Еще несколько снимков явно тяготели к воссозданию Артуровских легенд, напомнив Питту работы прерафаэлитов, определенно романтически настроенных. Фон одной из фотографий, где освещение играло более важную роль, привлек внимание Томаса. В центре открытки стояла на коленях молодая девушка в каком-то молитвенном бдении. На алтаре – потир и рыцарский меч. Она вызвала у полицейского в памяти образ Жанны д’Арк.
На другой фотографии женщина в отчаянии вскакивала на ноги, словно укрывалась от зеркала, по-видимому, изображая Волшебницу Шалотт.
А третий образ, наверное, почерпнули из древне-греческой театральной классики, запечатлев ритуал принесения в жертву юной девы. На всех трех снимках в качестве декорации очень уместно использовалась резная деревянная колонна. Она придавала им богатство текстуры, поскольку игра света и тени подчеркивала повторяющийся узор резьбы.
Питт видел этот узор прежде, но не сразу вспомнил, где именно. Наконец память выдала ему нужное место. Он проходил мимо такой колонны в театре, когда шел к заднему выходу из гримерной Сесиль Антрим.
– Где вы купили эти фотографии? – громко спросил он Хэдфилда.
Тот даже не поднял глаз от списка, который писал.
– Ну что еще вам нужно? – устало буркнул он. – Какое очередное преступление вы там пытаетесь пришить мне?
– Откуда у вас серия этих снимков? – повторил суперинтендант. – Кто их принес вам?
Хэдфилд положил перо, брызнув чернилами на лист, и чертыхнулся. С сердитым видом он подошел к Питту и взглянул из-за его плеча на фотографии.
– Не знаю. Какой-то молодой фотограф, вообразивший, что сможет заработать на них пару шиллингов. И что же тут непристойного? – спросил он саркастическим тоном. – Какое же мерзкое оскорбление человечности и культуры вы в них усмотрели? У вас развращенное воображение. По мне, так все тут невинно, как чашка чая.
– Кто принес их вам? – с металлом в голосе гневно повторил Питт, хотя на душе у него скребли кошки.
Ему не хотелось слышать ответ, почти наверняка подтвердивший бы его подозрения.
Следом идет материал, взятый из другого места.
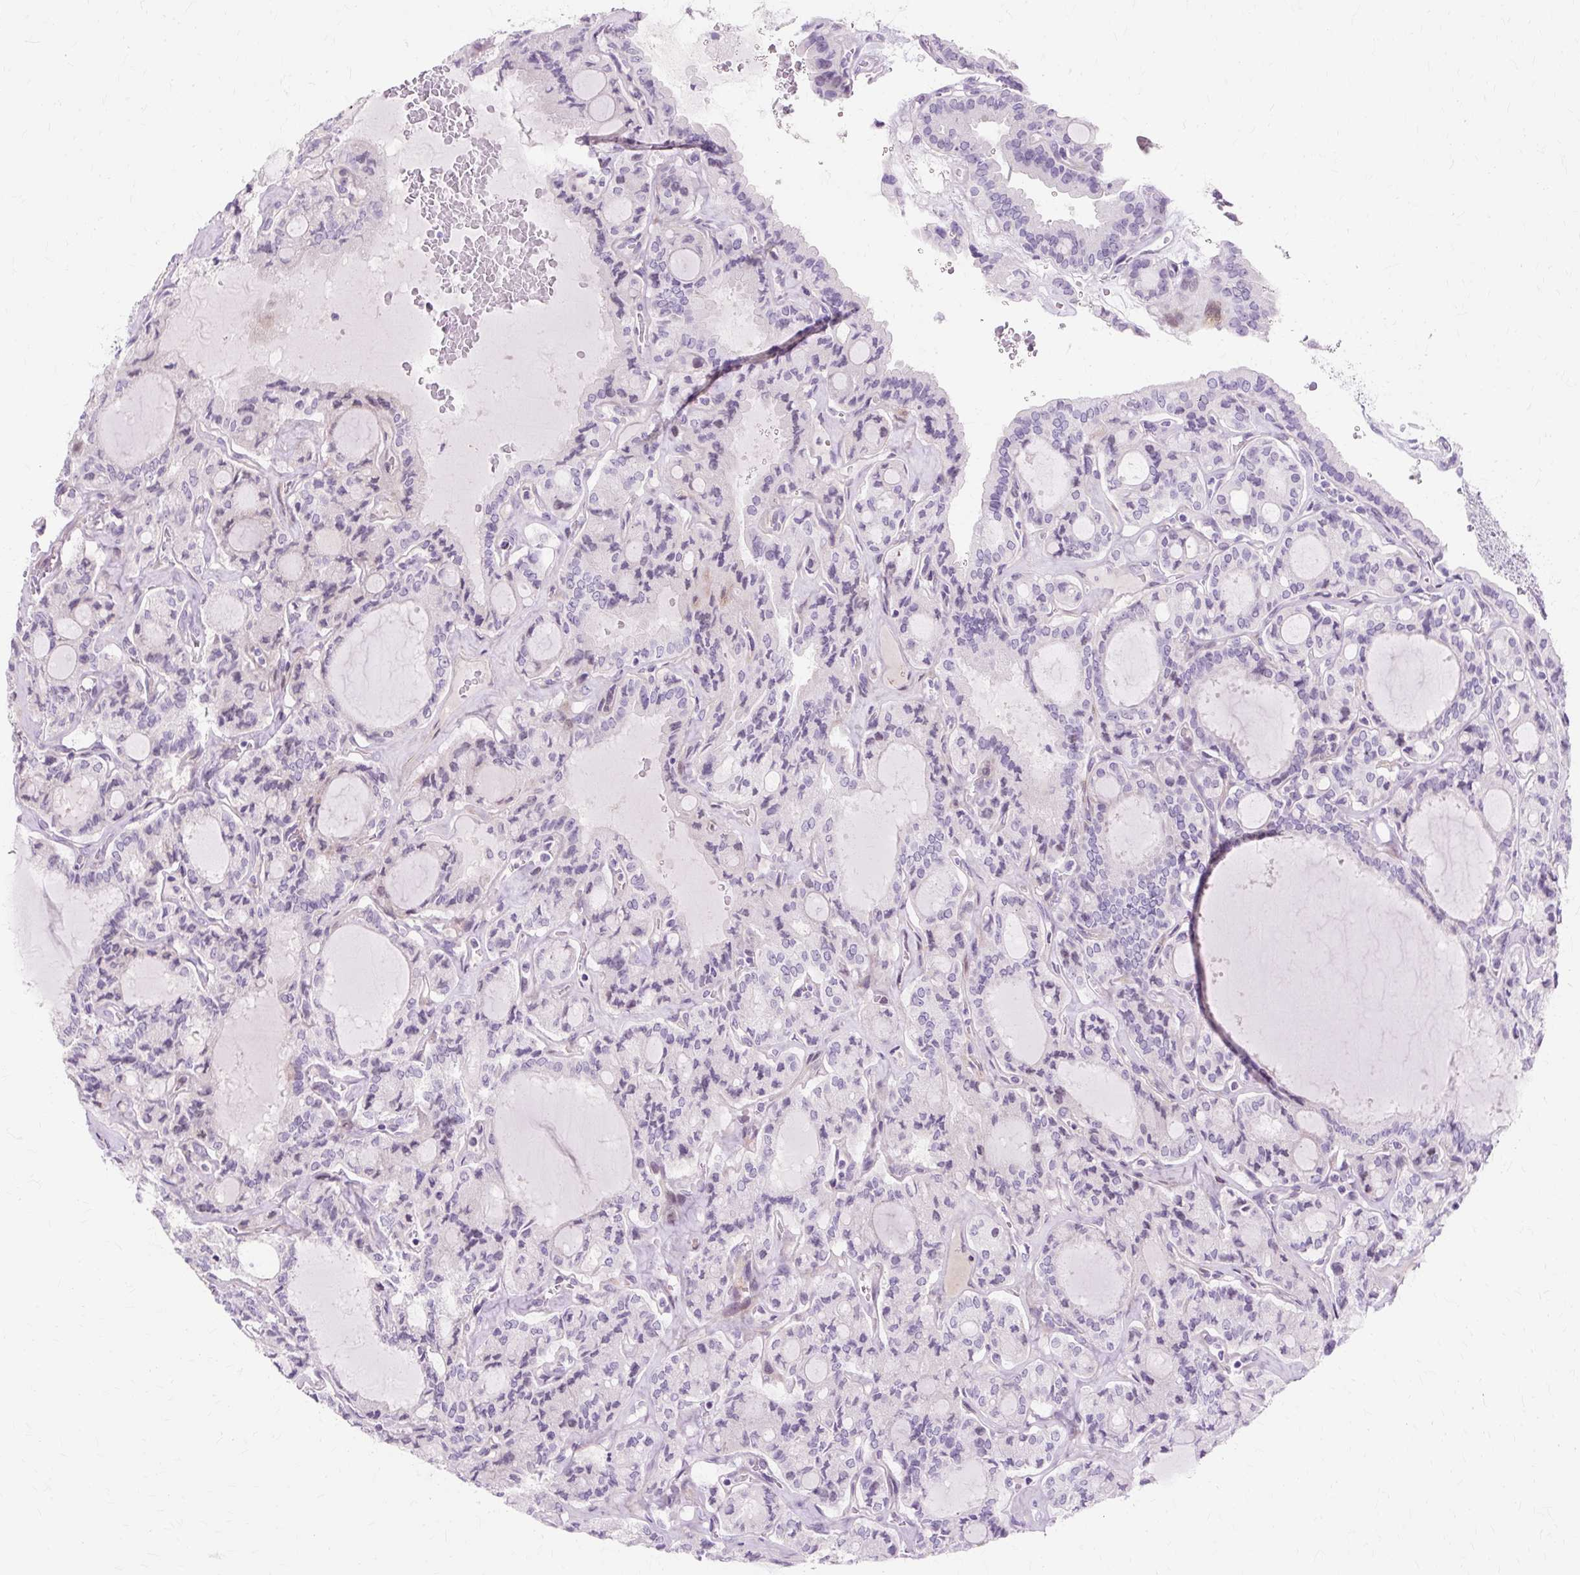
{"staining": {"intensity": "negative", "quantity": "none", "location": "none"}, "tissue": "thyroid cancer", "cell_type": "Tumor cells", "image_type": "cancer", "snomed": [{"axis": "morphology", "description": "Papillary adenocarcinoma, NOS"}, {"axis": "topography", "description": "Thyroid gland"}], "caption": "This histopathology image is of thyroid cancer stained with immunohistochemistry (IHC) to label a protein in brown with the nuclei are counter-stained blue. There is no staining in tumor cells.", "gene": "IRX2", "patient": {"sex": "male", "age": 87}}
– Откуда мне знать! Неужели вам взбрело в голову, что я спрашиваю имена и адреса каждого молодого любителя, заявившегося ко мне с горсткой снимков? Это приличные фотографии. Ничего плохого в них нет. Ну, я и купил их. Честная сделка. О чем тут еще толковать?
– Опишите его!
– Описать его?! Вы свихнулись или с рожденья такой? – Торговец чертовски оскорбился. – Это был просто молодой парень, вообразивший себя фотографом. И, пожалуй, как фотограф он совсем не плох.
– Высокий или малорослый? Брюнет или блондин? Опишите его! – процедил Томас, сжав зубы.
– Ну, высокий! Блондин! Да в них же нет ни капли непристойности! Подобные фотки вы можете найти по всему Лондону… по всей Англии. С чего вдруг вы к ним прицепились?
– Он видел у вас другие открытки? Типа той, где Офелия прикована к лодке?
Торговец помедлил с ответом, и Питт мгновенно понял, что именно Орландо приносил эти фотографии и видел открытку Кэткарта, на которой была изображена его мать. До сих пор суперинтендант цеплялся за надежду, что это мог быть Беллмейн или даже, по какому-то таинственному стечению обстоятельств, Ральф Маршан, продолжавший свой крестовый поход против порнографии.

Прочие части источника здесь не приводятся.